▸ INSTRUCTION
Where a line in the listing below contains the word "computador", copy that line.

▸ MATERIAL TO PROCESS
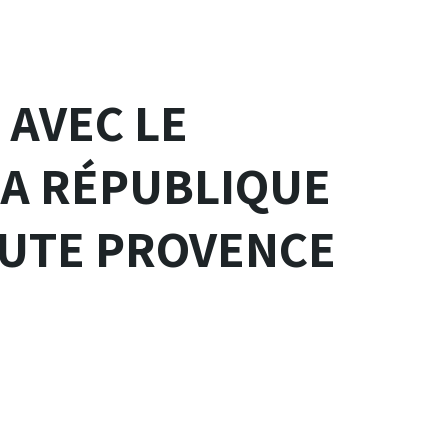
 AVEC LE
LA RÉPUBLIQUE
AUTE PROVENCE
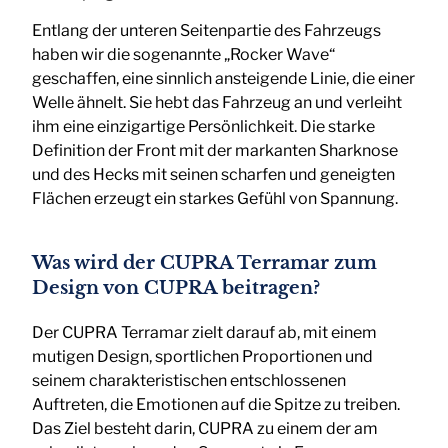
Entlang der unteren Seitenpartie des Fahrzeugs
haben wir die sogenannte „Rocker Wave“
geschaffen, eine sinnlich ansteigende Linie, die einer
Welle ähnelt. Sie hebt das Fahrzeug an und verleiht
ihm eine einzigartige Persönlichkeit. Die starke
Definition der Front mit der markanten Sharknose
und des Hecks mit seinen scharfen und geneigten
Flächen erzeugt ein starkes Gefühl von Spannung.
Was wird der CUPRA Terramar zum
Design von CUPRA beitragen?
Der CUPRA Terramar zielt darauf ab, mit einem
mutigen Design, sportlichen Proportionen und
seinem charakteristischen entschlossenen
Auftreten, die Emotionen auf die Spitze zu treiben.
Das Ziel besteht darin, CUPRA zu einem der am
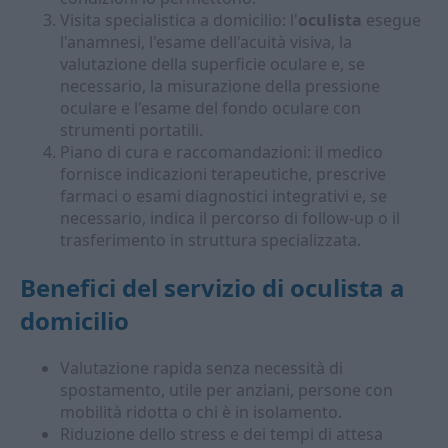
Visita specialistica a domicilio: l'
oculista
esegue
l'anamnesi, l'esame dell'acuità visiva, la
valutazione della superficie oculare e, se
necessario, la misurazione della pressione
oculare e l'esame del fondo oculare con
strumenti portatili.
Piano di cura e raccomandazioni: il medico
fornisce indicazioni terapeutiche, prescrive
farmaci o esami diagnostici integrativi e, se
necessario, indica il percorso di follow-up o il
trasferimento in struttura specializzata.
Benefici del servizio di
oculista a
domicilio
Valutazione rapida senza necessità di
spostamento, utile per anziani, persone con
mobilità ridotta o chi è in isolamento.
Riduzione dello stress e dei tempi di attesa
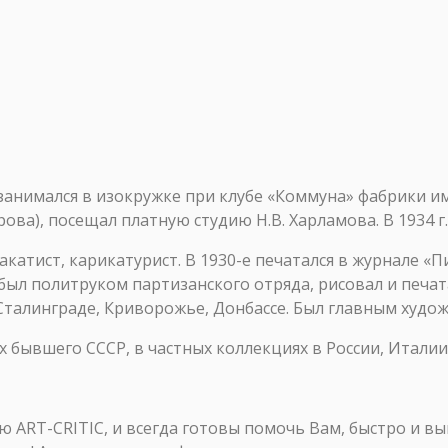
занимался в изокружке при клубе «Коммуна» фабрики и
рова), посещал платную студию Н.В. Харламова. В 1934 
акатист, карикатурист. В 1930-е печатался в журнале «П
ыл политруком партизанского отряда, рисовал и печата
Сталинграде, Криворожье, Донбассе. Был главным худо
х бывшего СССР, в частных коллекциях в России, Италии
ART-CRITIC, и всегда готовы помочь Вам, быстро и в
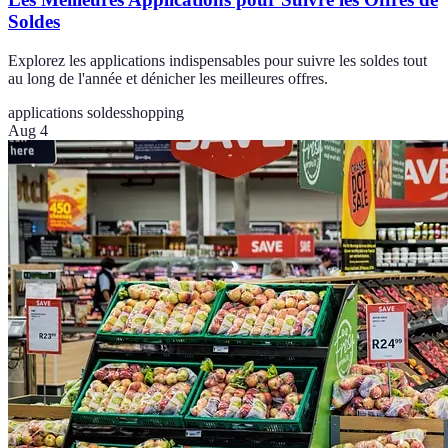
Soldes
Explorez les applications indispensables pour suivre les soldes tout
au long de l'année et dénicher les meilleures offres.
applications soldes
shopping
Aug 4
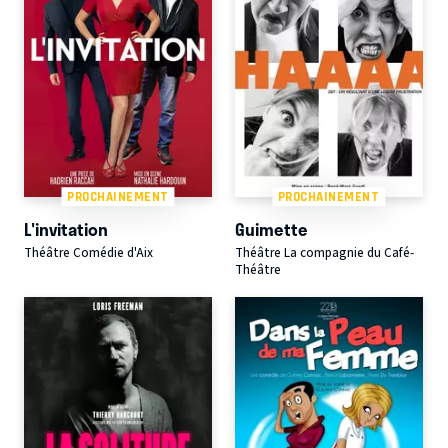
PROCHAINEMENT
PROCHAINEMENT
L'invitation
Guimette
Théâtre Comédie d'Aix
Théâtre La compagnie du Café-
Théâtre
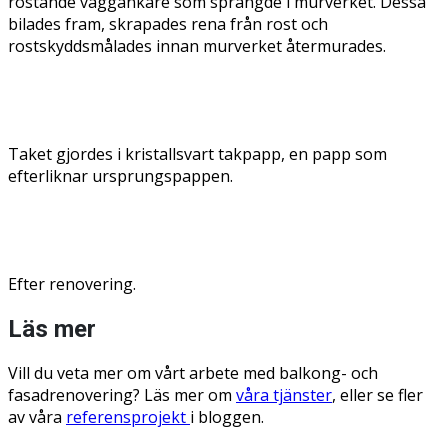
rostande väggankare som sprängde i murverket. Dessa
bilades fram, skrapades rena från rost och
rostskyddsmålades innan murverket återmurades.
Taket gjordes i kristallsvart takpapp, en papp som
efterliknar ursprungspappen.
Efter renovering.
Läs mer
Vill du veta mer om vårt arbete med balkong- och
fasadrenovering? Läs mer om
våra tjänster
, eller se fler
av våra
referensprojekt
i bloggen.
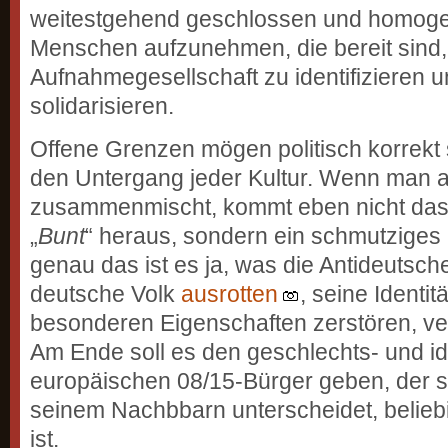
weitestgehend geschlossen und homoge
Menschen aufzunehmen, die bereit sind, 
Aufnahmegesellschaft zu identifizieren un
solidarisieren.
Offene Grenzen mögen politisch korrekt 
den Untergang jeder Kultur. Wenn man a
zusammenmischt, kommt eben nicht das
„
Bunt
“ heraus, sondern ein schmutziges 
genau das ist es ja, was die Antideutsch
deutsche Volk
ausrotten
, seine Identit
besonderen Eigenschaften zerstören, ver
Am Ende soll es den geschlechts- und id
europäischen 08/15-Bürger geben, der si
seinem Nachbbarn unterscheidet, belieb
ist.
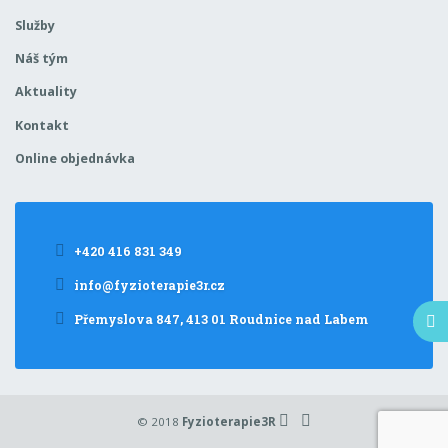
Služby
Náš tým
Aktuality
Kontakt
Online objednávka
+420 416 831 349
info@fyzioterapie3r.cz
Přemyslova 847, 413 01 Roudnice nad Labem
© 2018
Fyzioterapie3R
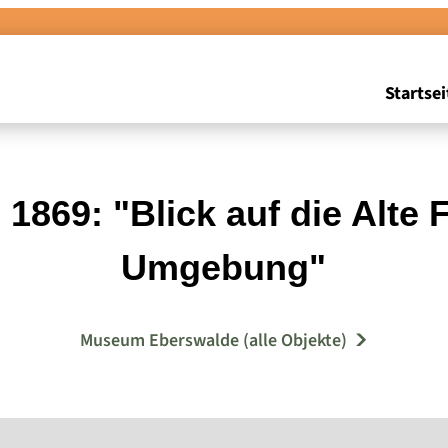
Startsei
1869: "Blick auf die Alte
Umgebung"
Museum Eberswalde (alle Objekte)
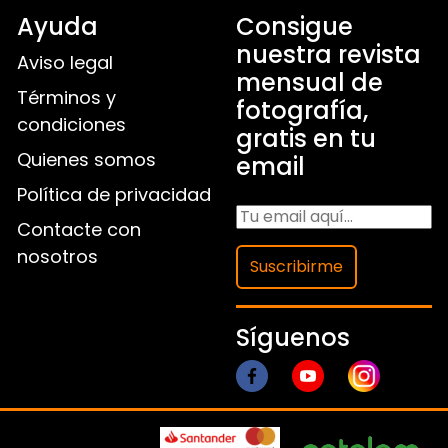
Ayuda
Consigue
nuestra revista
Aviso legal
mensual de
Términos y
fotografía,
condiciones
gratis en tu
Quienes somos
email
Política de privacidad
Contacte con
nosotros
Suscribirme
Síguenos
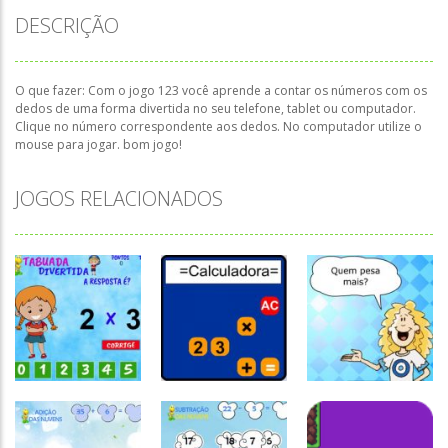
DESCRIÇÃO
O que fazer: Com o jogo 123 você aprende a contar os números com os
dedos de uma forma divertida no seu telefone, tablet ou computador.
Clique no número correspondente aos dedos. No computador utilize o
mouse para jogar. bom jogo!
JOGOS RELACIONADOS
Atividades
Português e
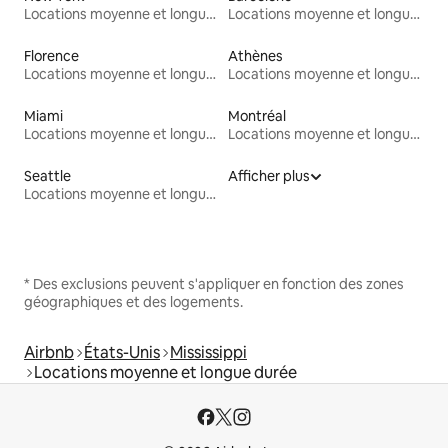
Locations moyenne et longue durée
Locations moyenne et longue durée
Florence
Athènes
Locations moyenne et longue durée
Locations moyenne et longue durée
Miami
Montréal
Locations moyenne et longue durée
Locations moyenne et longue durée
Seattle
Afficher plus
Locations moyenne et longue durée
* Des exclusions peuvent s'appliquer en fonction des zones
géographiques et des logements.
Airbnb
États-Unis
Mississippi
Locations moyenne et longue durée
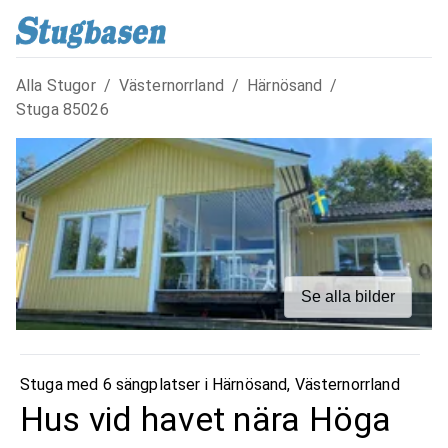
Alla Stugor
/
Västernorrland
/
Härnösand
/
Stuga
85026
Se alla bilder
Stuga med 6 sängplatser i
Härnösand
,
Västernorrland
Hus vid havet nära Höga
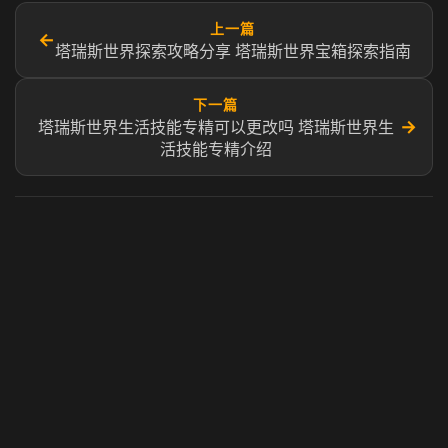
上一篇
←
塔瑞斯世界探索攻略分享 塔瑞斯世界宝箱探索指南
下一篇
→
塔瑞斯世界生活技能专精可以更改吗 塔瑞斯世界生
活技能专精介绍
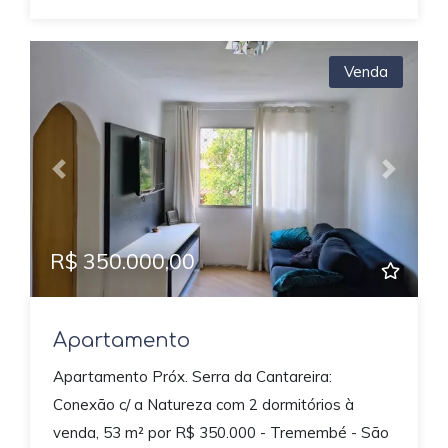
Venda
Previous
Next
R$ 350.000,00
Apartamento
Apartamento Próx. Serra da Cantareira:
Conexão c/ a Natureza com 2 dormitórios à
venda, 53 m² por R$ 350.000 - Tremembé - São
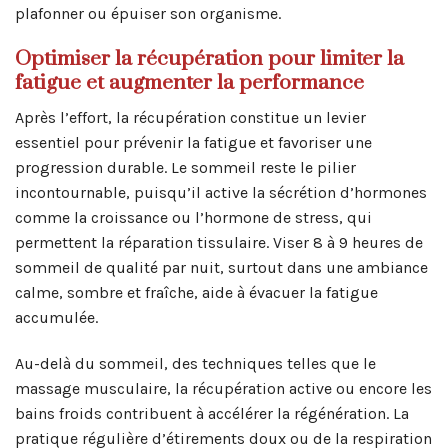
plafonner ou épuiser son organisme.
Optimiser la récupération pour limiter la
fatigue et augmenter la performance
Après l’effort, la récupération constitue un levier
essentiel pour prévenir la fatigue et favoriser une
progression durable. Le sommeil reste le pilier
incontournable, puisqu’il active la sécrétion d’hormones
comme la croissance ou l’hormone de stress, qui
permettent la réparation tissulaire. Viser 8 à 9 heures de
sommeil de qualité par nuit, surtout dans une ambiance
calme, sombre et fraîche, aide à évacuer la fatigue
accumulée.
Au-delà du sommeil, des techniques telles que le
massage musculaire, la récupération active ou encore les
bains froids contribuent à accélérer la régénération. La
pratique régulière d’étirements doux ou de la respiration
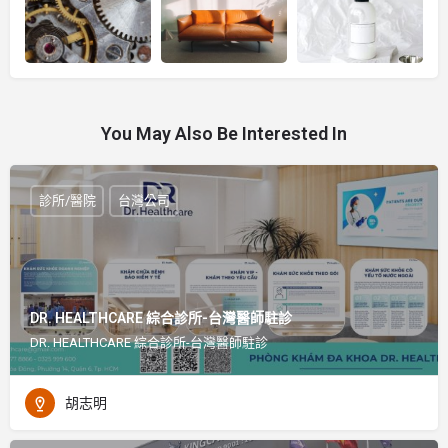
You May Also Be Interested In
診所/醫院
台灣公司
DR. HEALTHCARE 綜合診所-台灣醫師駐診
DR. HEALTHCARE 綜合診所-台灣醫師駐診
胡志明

▸ TASK OUTPUT
dedos de uma forma divertida no seu telefone, tablet ou computador.
Clique no número correspondente aos dedos. No computador utilize o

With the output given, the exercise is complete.